• [Отрывок]
=-=-=

Решающее сражение между римлянами и македонянами произошло летом 197-го года при Киноскефалах (это не город, а цепь холмов). Началось оно непреднамеренно: в сильном тумане столкнулись отряды, посланные с обеих сторон для рекогносцировки. Потом в качестве поочередных подкреплений в сражение втянулись и обе армии. Фламинину удалось одержать убедительную победу. Холмистая местность и туман мешали слаженным действиям компактной македонской фаланги, и в рукопашном бою римляне одерживали верх над тяжеловооруженными фалангистами. Македоняне потеряли 8 тысяч человек убитыми и 5 тысяч пленными. Самому Филиппу с остатками войска удалось уйти. Затем было заключено перемирие для подготовки условий мира. Их, разумеется, должен диктовать победитель. Тит собирает на совет своих греческих союзников. Некоторые из них требуют убить или, по крайней мере, свергнуть царя Филиппа. Иначе, по их мнению, ни мир для римлян, ни свобода для греков не будут надежно обеспечены. Фламинин против — не только из соображений прагматических (Македония заслоняет Грецию от вторжения варваров: фракийцев, иллирийцев и галлов), но в первую очередь — во имя гуманного отношения к побежденным. В те славные времена римское достоинство еще не унижалось до расправы, и потому Тит вынужден объяснить грекам, что «...у римлян не в обычае уничтожать врага тотчас, в первую же войну с ним», в подтверждение чего напомнил образ действий римлян относительно Ганнибала и карфагенян... Поэтому, продолжал Тит, он удивляется, что все присутствующие, хотя и участвуют в переговорах о мире, настроены столь непримиримо: «Неужели это потому что мы победили? Но такой образ действий — верх безумия. Пока враг ведет войну, доблестному противнику подобает действовать настойчиво и с ожесточением, в случае поражения вести себя с достоинством и не падать духом, а победителю подобают умеренность, кротость и сострадание; ваши же теперешние требования как раз противоположны этому». (Там же. XVIII, 37)

=-=-=

• [Цель задания] Перепишите отрывок о битве при Киноскефалах целиком, ничего не меняя и не пропуская.

• [Исходные данные]
=-=-=

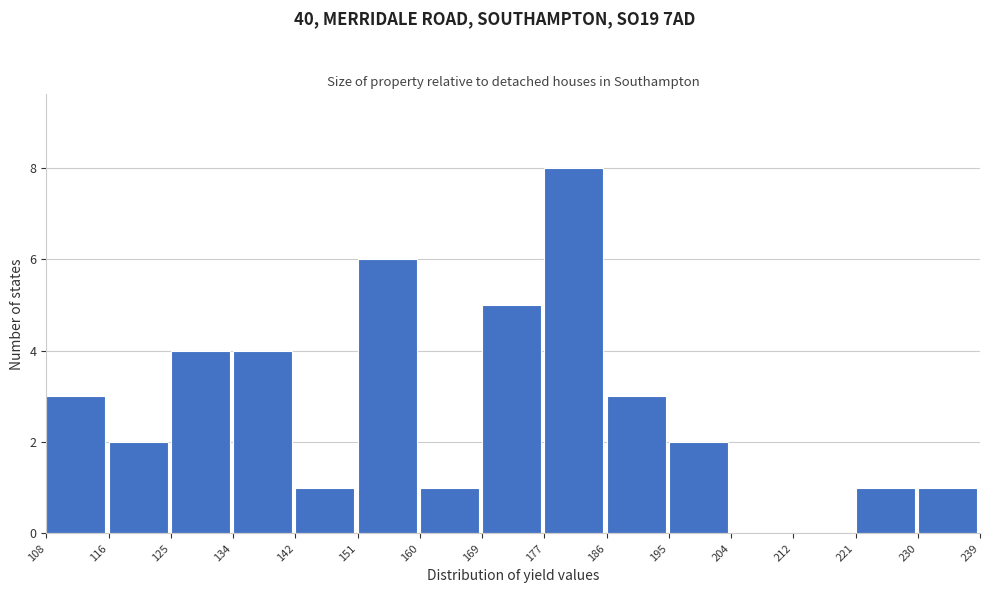

What is the height of the bar covering 160 to 169 on the x-axis? The values are not printed on the chart, so give them approximately, as read against the axis.

1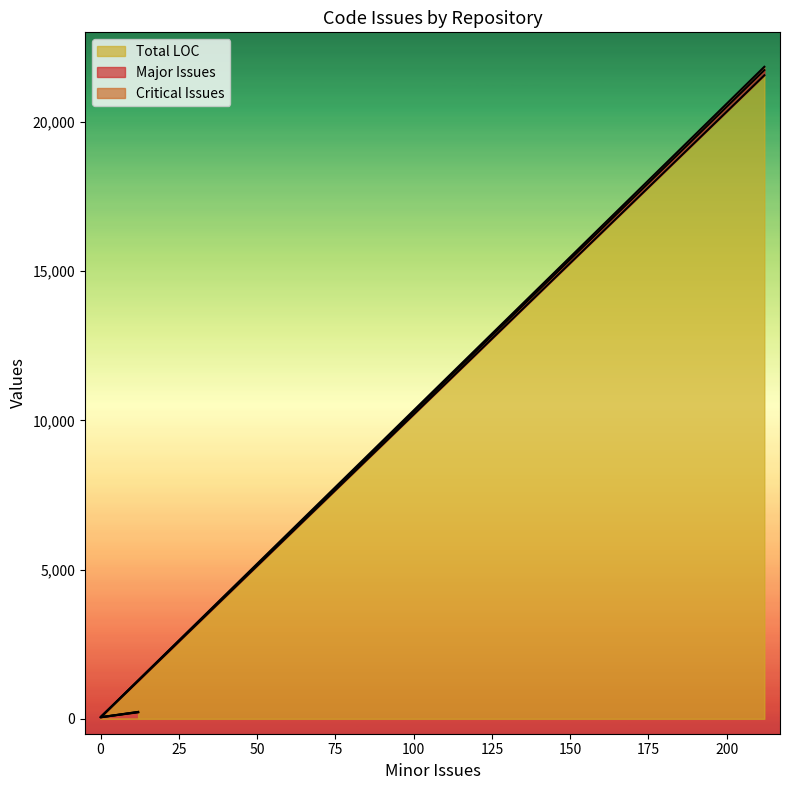

What is the maximum value for Total LOC?

21561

=-=-=

• [Ожидаемый результат]
Решающее сражение между римлянами и македонянами произошло летом 197-го года при Киноскефалах (это не город, а цепь холмов). Началось оно непреднамеренно: в сильном тумане столкнулись отряды, посланные с обеих сторон для рекогносцировки. Потом в качестве поочередных подкреплений в сражение втянулись и обе армии. Фламинину удалось одержать убедительную победу. Холмистая местность и туман мешали слаженным действиям компактной македонской фаланги, и в рукопашном бою римляне одерживали верх над тяжеловооруженными фалангистами. Македоняне потеряли 8 тысяч человек убитыми и 5 тысяч пленными. Самому Филиппу с остатками войска удалось уйти. Затем было заключено перемирие для подготовки условий мира. Их, разумеется, должен диктовать победитель. Тит собирает на совет своих греческих союзников. Некоторые из них требуют убить или, по крайней мере, свергнуть царя Филиппа. Иначе, по их мнению, ни мир для римлян, ни свобода для греков не будут надежно обеспечены. Фламинин против — не только из соображений прагматических (Македония заслоняет Грецию от вторжения варваров: фракийцев, иллирийцев и галлов), но в первую очередь — во имя гуманного отношения к побежденным. В те славные времена римское достоинство еще не унижалось до расправы, и потому Тит вынужден объяснить грекам, что «...у римлян не в обычае уничтожать врага тотчас, в первую же войну с ним», в подтверждение чего напомнил образ действий римлян относительно Ганнибала и карфагенян... Поэтому, продолжал Тит, он удивляется, что все присутствующие, хотя и участвуют в переговорах о мире, настроены столь непримиримо: «Неужели это потому что мы победили? Но такой образ действий — верх безумия. Пока враг ведет войну, доблестному противнику подобает действовать настойчиво и с ожесточением, в случае поражения вести себя с достоинством и не падать духом, а победителю подобают умеренность, кротость и сострадание; ваши же теперешние требования как раз противоположны этому». (Там же. XVIII, 37)